Nayan Amin’s selection of cut flowers positioned at the front of the store demands attention from anyone walking past.
- Location: Dunstable, Bedfordshire
- Staff: Five part-time
- Hours: 7am-11pm, Mon-Sun
- Size: 1,400sq ft.
- Trading since: June 2008
- Style: Located near a residential area on a main road, a five-minute walk from the high street. Nayan’s nearby competition includes a Premier convenience store next door and a Londis Texaco garage.
“We make more than a £1,000 a week on flowers in the summer,” he says. As he says this, a customer overhears and taps him on the arm saying: “Nayan, your flowers are honestly so much better than the supermarkets.” He grins and jokes about paying her to say that. But you can’t put a price on that kind of customer loyalty.
After running a successful store in Bletchley, Milton Keynes, which won a Best-one retailer of the year award, Nayan set up Best-one Dunstable with his wife in 2008. The store came second in Best-one’s awards in 2013.
“I’d always wanted to go into retail,” he says. “My cousins had stores and when I was in my teens I used to work there, cleaning the shop, and I got the bug for the business.”
He started his first store at the age of 25, funding the whole thing independently. “I wanted to do my own thing and when you have that in your head you can’t stop. I wanted to build something up,” he adds.
Nayan puts his customers’ needs at the heart of every decision. “In summer we stock suntan lotion and put in hotdog and slush machines,” he explains. “We also sell tennis rackets and footballs. Not too many as the display can get messy but we bring in a few for the community.”
He also has a contract with parcel collection service myHermes so customers can have their parcels delivered to his store to pick up later and send them off from there too. “I make 50p a parcel and I deal with about 100 parcels a day,” he says.
Keep the store tidy: Unfazed by last month’s tobacco gantry changes,
Nayan says his main worry isn’t losing sales, it’s ensuring that his staff keep
the gantry tidy, even when the doors close.
Source locally: “Every Friday I drive to Tring for flowers from a fella who has been selling them for 56 years. I pick the best ones and fill the whole van,” he says. He also sells local sausages and eggs.

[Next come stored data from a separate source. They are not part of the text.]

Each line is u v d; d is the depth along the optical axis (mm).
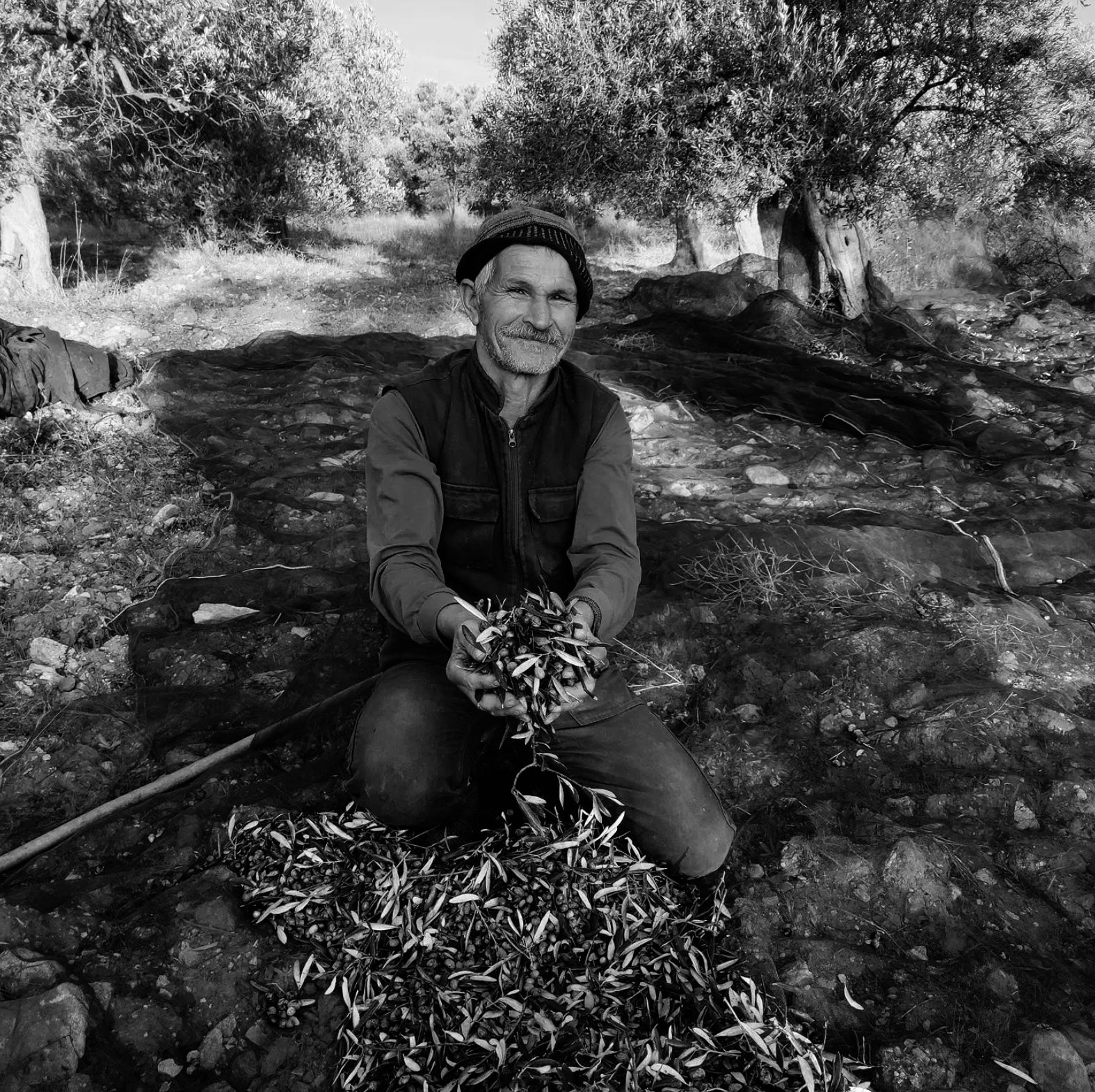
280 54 13969
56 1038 2006
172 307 11195
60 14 10844
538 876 2305
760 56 8688
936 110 9109
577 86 9664
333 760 2922
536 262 2320
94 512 5051
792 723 3184
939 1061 2061
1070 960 2363
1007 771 2949
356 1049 2035
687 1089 1921
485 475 2496
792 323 9367
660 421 6840
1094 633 3770
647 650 3619
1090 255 12789
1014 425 6789
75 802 2955
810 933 2412
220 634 3777
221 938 2275
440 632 2229
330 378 7531
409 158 31500
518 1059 1963
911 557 4328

Retail responsibly: “The most important thing I’ve learnt is to look at the shop like a customer. Whatever I’m doing, whether it’s price or display I’m thinking what it does for the customer,” he says.
Mainly for his elderly customers, Nayan runs a free delivery service on orders over £25, not including alcohol and cigarettes. “We take orders by phone but we want to start taking them online and syncing the order with our phones,” he says.
The store is situated on a main road so it attracts a range of customers, but Nayan makes sure everyone gets the same level of customer service.
“We treat everyone the same and we don’t act funny with children. If a kid walks into the alcohol section we will stop them though. That section is separated off so kids can’t really get lost. You have to be responsible,” he says.
Retailing responsibly is deeply important to him. He refuses to ever loss lead or heavily reduce alcohol prices and is cautious in his e-cig promotions, knowing that this duty is the cornerstone of retailing.
His responsible ethos even stretches to his flowers. “You can’t have cut flowers today and then not tomorrow, we’ll have flowers all year long even if it’s rainy or windy. The weather was so bad the other day we had to pin them down, it keeps things fun,” he says.
He says one thing that has created a horrible expectation for the industry is minimum spends or card charges. “Customers come into my store and they’re already angry because they expect it. We absorb the charges because the whole point of a convenience store is to serve quick and friendly,” says Nayan.